At present, lithium-ion batteries are the most widespread type, although they have certain limits: degradation over time, finite cycles, difficulties with recycling, and dependence on critical raw materials concentrated in a few parts of the world. These drawbacks mean that something more resilient will be required for an electricity system designed to last for decades, even centuries. So, even as technology races towards the hyper-digital, this particular search is going back to basics.
Sand that stores up heat
In Finland, the startup Polar Night Energy has developed a “sand battery”. The company fills an enormous silo with common sand which has been heated to as much as over 500 °C using excess electricity. The heat is then stored for weeks or months and released when needed, for example for district heating in cities.
The principle couldn’t be simpler: surplus electrical energy is transformed into heat through resistors, and then stored by the sand thanks to its high thermal capacity and chemical stability. The system subsequently releases the heat upon request. No elements like lithium or cobalt are needed, there is no significant chemical degradation, and storage is made possible thanks simply to a common material available practically everywhere.

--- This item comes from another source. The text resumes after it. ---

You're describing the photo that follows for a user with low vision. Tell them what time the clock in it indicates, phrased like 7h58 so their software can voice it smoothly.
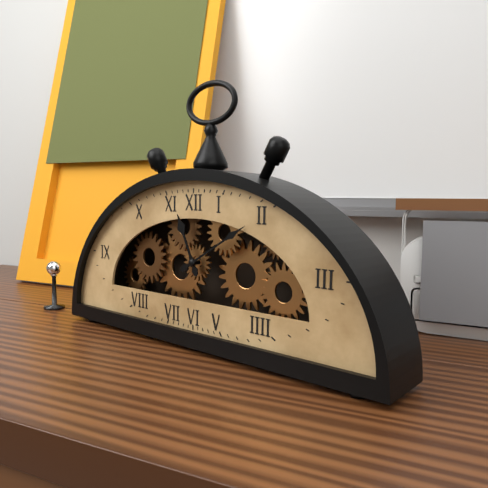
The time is 11h10
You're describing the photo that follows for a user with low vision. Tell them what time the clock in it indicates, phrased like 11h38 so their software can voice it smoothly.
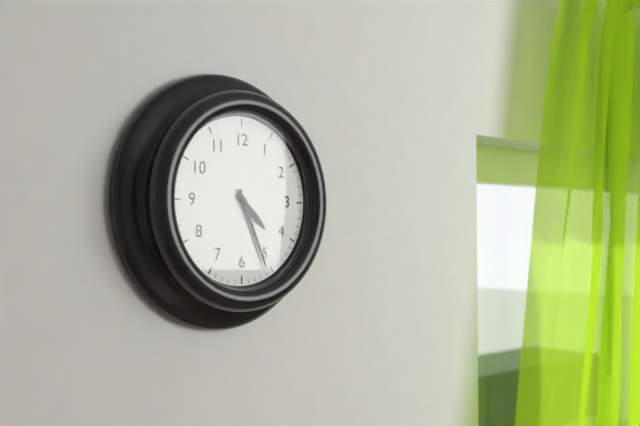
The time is 4h26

So what makes it different from electrochemical batteries? With sand, it's not electricity that’s being stored, but heat. However, with a significant share of Europe's energy consumption going towards heating, far-reaching thermal storage can become a pillar of energy security. A brick or a grain of sand can be heated and cooled for decades without losing capacity. It calls for a different way of thinking: not the planned obsolescence of an electronic device, but the almost-geological durability of the material.